Not only does the PlayStation Vita have a strong lineup of games coming soon, but it includes video-streaming apps such as Crunchyroll and Netflix. Another website has recently turned its eye to the PlayStation Vita, the leading video platform for livestreams: Twitch. While YouTube, Facebook, and Skype may have ended their support for this platform, Twitch has come rushing in, and just in time for events such as Summer Games Done Quick, EVO 2016, and many other huge gaming events.
We’ve also had some surprises this year, with games we weren’t quite sure that existed or suddenly appearing on the storefront on Tuesday afternoons with the latest PlayStation Store update. XCOM: Enemy Unknown Plus was never officially announced, and not even acknowledged by 2K Games or Firaxis on their Twitter feeds, but was nonetheless released on PlayStation Vita. From Square Enix, we also received a surprise in the form of Adventures of Mana, which showed up in the European PlayStation Store before getting its own PlayStation Blog post and release on the North American PlayStation Store for Vita.
As we look ahead to what is yet to come for the PlayStation Vita, I see a compelling handful of games. Sword Art Online: Hollow Realization, World of Final Fantasy, Shantae: Half-Genie Hero, The Legend of Heroes: Trails of Cold Steel II, Darkest Dungeon, Shiren the Wanderer, and Hyper Light Drifter. Numerous sales for hit Vita games like Persona 4 Golden, Hotline Miami, Sound Shapes, Tearaway, and Spelunky also give new Vita owners many opportunities to try out some of the best games the console’s extensive library has to offer.

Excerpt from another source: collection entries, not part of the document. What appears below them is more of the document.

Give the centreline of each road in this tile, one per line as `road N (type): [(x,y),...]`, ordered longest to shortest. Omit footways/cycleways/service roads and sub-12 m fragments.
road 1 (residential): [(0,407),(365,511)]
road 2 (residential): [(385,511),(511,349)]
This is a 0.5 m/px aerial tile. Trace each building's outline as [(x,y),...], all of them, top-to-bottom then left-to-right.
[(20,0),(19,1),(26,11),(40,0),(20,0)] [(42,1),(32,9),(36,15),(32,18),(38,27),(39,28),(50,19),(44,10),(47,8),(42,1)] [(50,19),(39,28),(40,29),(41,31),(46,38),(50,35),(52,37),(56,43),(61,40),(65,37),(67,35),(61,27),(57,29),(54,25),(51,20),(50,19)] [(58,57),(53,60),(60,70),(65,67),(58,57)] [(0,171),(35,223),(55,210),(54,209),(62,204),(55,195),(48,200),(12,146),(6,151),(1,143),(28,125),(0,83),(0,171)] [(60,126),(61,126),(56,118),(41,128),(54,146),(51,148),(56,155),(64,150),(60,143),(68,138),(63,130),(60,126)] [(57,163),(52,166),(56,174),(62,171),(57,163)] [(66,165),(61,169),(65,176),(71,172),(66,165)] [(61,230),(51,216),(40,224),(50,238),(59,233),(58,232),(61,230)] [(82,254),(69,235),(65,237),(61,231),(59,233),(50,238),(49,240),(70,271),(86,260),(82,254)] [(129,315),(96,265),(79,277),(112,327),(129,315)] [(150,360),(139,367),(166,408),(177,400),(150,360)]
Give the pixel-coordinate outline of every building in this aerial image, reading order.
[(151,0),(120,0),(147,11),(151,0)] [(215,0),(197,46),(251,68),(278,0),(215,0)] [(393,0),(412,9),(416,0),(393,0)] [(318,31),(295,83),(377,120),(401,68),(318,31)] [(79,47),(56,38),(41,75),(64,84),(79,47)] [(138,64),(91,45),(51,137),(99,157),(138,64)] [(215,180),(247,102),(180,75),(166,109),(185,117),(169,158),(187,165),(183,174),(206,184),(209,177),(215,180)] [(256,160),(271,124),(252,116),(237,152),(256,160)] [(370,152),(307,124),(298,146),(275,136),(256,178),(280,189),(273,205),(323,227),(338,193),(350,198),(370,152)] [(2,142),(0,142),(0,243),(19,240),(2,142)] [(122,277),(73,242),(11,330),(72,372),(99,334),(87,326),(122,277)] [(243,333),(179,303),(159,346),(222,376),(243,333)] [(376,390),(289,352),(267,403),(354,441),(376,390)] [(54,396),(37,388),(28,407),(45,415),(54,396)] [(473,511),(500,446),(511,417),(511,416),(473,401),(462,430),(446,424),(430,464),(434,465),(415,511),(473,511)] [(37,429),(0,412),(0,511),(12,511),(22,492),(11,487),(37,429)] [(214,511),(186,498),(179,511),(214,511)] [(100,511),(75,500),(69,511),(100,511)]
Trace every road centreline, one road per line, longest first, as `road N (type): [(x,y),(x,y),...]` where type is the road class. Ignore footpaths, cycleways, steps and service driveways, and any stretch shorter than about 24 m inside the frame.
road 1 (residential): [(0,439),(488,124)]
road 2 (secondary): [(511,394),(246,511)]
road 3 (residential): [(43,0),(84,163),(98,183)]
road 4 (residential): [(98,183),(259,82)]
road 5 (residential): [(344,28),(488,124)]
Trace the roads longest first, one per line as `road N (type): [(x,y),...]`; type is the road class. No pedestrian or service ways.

Yes, there will be missteps, games will be delayed; some may even be cancelled. But we will persevere. We will continue to sync Trophies, we will continue to wipe our fingerprint-smudged screens with our cotton shirts, and we will continue to pester each PlayStation Blog announcement with the question, “Where is the Vita version?”
We do this because we love the Vita. We do this because we love games. We do this because the state of the Vita is strong.